» Work required: Reproduce every line of the material below word for word, leaving nothing out and changing nothing.

+ + +

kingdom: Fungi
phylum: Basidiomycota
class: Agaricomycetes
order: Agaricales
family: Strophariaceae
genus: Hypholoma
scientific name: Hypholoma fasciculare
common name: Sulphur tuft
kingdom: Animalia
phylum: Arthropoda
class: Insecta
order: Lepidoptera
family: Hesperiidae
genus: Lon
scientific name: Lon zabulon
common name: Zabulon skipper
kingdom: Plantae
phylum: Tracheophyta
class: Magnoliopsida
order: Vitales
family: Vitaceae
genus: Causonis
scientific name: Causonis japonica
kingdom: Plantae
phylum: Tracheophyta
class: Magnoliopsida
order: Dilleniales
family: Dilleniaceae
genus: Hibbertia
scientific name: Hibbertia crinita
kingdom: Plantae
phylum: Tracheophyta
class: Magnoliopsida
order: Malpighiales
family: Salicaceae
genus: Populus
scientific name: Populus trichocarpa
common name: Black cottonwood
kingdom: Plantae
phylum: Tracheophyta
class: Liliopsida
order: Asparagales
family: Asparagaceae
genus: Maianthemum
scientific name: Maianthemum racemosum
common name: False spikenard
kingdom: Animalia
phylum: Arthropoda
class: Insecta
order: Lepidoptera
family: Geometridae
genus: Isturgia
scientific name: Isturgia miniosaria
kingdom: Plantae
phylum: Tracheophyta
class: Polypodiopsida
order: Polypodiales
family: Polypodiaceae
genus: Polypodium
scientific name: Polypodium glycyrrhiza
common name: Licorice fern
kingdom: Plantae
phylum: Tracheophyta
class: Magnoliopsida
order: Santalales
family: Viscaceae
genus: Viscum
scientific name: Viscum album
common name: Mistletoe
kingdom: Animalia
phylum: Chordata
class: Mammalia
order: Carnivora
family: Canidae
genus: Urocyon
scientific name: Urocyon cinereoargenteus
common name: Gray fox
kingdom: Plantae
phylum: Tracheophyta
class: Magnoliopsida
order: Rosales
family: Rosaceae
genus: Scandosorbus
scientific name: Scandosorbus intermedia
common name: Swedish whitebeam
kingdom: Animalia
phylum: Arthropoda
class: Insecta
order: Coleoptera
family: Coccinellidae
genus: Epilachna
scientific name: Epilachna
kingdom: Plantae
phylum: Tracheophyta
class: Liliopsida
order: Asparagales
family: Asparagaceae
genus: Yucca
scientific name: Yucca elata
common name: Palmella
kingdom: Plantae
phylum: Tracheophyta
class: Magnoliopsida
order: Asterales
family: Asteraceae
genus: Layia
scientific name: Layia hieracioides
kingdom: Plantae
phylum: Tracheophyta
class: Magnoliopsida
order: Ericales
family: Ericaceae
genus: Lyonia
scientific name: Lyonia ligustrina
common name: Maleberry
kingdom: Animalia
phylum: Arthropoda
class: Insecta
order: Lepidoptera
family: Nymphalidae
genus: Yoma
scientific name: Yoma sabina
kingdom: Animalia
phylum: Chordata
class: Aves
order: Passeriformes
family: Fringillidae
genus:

+ + +

» Reply to the task:
kingdom: Fungi
phylum: Basidiomycota
class: Agaricomycetes
order: Agaricales
family: Strophariaceae
genus: Hypholoma
scientific name: Hypholoma fasciculare
common name: Sulphur tuft
kingdom: Animalia
phylum: Arthropoda
class: Insecta
order: Lepidoptera
family: Hesperiidae
genus: Lon
scientific name: Lon zabulon
common name: Zabulon skipper
kingdom: Plantae
phylum: Tracheophyta
class: Magnoliopsida
order: Vitales
family: Vitaceae
genus: Causonis
scientific name: Causonis japonica
kingdom: Plantae
phylum: Tracheophyta
class: Magnoliopsida
order: Dilleniales
family: Dilleniaceae
genus: Hibbertia
scientific name: Hibbertia crinita
kingdom: Plantae
phylum: Tracheophyta
class: Magnoliopsida
order: Malpighiales
family: Salicaceae
genus: Populus
scientific name: Populus trichocarpa
common name: Black cottonwood
kingdom: Plantae
phylum: Tracheophyta
class: Liliopsida
order: Asparagales
family: Asparagaceae
genus: Maianthemum
scientific name: Maianthemum racemosum
common name: False spikenard
kingdom: Animalia
phylum: Arthropoda
class: Insecta
order: Lepidoptera
family: Geometridae
genus: Isturgia
scientific name: Isturgia miniosaria
kingdom: Plantae
phylum: Tracheophyta
class: Polypodiopsida
order: Polypodiales
family: Polypodiaceae
genus: Polypodium
scientific name: Polypodium glycyrrhiza
common name: Licorice fern
kingdom: Plantae
phylum: Tracheophyta
class: Magnoliopsida
order: Santalales
family: Viscaceae
genus: Viscum
scientific name: Viscum album
common name: Mistletoe
kingdom: Animalia
phylum: Chordata
class: Mammalia
order: Carnivora
family: Canidae
genus: Urocyon
scientific name: Urocyon cinereoargenteus
common name: Gray fox
kingdom: Plantae
phylum: Tracheophyta
class: Magnoliopsida
order: Rosales
family: Rosaceae
genus: Scandosorbus
scientific name: Scandosorbus intermedia
common name: Swedish whitebeam
kingdom: Animalia
phylum: Arthropoda
class: Insecta
order: Coleoptera
family: Coccinellidae
genus: Epilachna
scientific name: Epilachna
kingdom: Plantae
phylum: Tracheophyta
class: Liliopsida
order: Asparagales
family: Asparagaceae
genus: Yucca
scientific name: Yucca elata
common name: Palmella
kingdom: Plantae
phylum: Tracheophyta
class: Magnoliopsida
order: Asterales
family: Asteraceae
genus: Layia
scientific name: Layia hieracioides
kingdom: Plantae
phylum: Tracheophyta
class: Magnoliopsida
order: Ericales
family: Ericaceae
genus: Lyonia
scientific name: Lyonia ligustrina
common name: Maleberry
kingdom: Animalia
phylum: Arthropoda
class: Insecta
order: Lepidoptera
family: Nymphalidae
genus: Yoma
scientific name: Yoma sabina
kingdom: Animalia
phylum: Chordata
class: Aves
order: Passeriformes
family: Fringillidae
genus:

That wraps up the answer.